Таким образом, сам субъект, признание субъекта в его невозможности – это и есть иронический жест психоанализа. Что в эпоху отказа от метафизики и вообще мета-нарраций должно быть единственный способ этого субъекта сохранить (точнее сохранить именно место субъекта, его позицию – в дискурсе, в этике…).
Но как мы уже говорили, ирония очень часто указывает нам на некоторую невозможность, чаще всего невозможность принятия – обстоятельств, своих слабостей и обязательств и пр. О чем же говорит ироничность лакановского психоанализа? Быть может о том, что мы на самом деле еще не готовы быть субъектами?…

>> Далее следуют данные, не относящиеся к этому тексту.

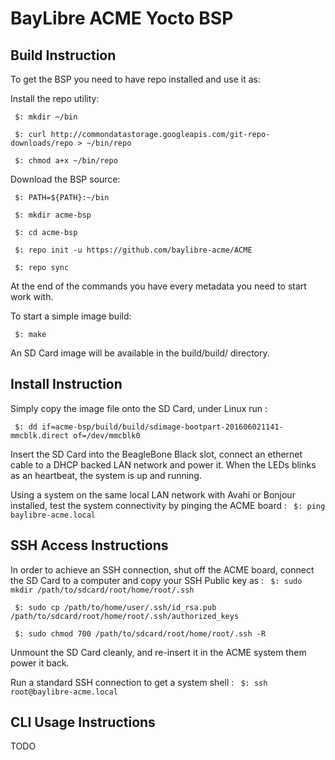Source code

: # BayLibre ACME Yocto BSP

## Build Instruction ##

To get the BSP you need to have repo installed and use it as:

Install the repo utility:

` $: mkdir ~/bin`

` $: curl http://commondatastorage.googleapis.com/git-repo-downloads/repo > ~/bin/repo`

` $: chmod a+x ~/bin/repo`

Download the BSP source:

` $: PATH=${PATH}:~/bin`

` $: mkdir acme-bsp`

` $: cd acme-bsp`

` $: repo init -u https://github.com/baylibre-acme/ACME`

` $: repo sync`

At the end of the commands you have every metadata you need to start work with.

To start a simple image build:

` $: make`

An SD Card image will be available in the build/build/ directory.

## Install Instruction ##

Simply copy the image file onto the SD Card, under Linux run :

` $: dd if=acme-bsp/build/build/sdimage-bootpart-201606021141-mmcblk.direct of=/dev/mmcblk0`

Insert the SD Card into the BeagleBone Black slot, connect an ethernet cable to a DHCP backed LAN network and power it.
When the LEDs blinks as an heartbeat, the system is up and running.

Using a system on the same local LAN network with Avahi or Bonjour installed, test the system connectivity by pinging the ACME board :
` $: ping baylibre-acme.local`

## SSH Access Instructions ##

In order to achieve an SSH connection, shut off the ACME board, connect the SD Card to a computer and copy your SSH Public key as :
` $: sudo mkdir /path/to/sdcard/root/home/root/.ssh`

` $: sudo cp /path/to/home/user/.ssh/id_rsa.pub /path/to/sdcard/root/home/root/.ssh/authorized_keys`

` $: sudo chmod 700 /path/to/sdcard/root/home/root/.ssh -R`

Unmount the SD Card cleanly, and re-insert it in the ACME system them power it back.

Run a standard SSH connection to get a system shell :
` $: ssh root@baylibre-acme.local`

## CLI Usage Instructions ##

TODO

_ __ __ __ __ __ __ __ __ __ __ __ __ __ __ __ __ __ __ __ _
Это особенно странно, если учесть, что другой нередкой характеристикой современности называют цинизм – явление, плохо сочетающееся с иронией, как мы отметим ниже.
ii Древнегреческое eironeo обычно переводится как «притворяться», однако, в более ранних источниках это слово равнозначно «разговаривать», кроме того, оно производно именно от слова eiro – «говорю».
iii Как в классических примерах курящего врача или страдающего от неблагодарности родных биржевого воротилу.
iv Жижек формулирует это так: «в классической критике идеологии существует допущение: ты можешь это сделать, если не знаешь, что ты делаешь; когда механизм объяснен, ты уже этого сделать не можешь. В настоящее же время парадокс заключается в том, что люди прекрасно знают, что они делают, и продолжают это делать»
v Именно поэтому фигура подлинного, искреннего и последовательного циника и негодяя всегда бросает разрушающую тень на сам цинизм, показывая сколь примитивен и двусмыслен он в своем соглашательстве. Одним из ярких примеров такого крайнего типа можно назвать английского критика Джорджа Сентсбери, которым двусмысленно восхищался Оруэлл: «Нужно много храбрости, чтобы открыто быть таким подлецом».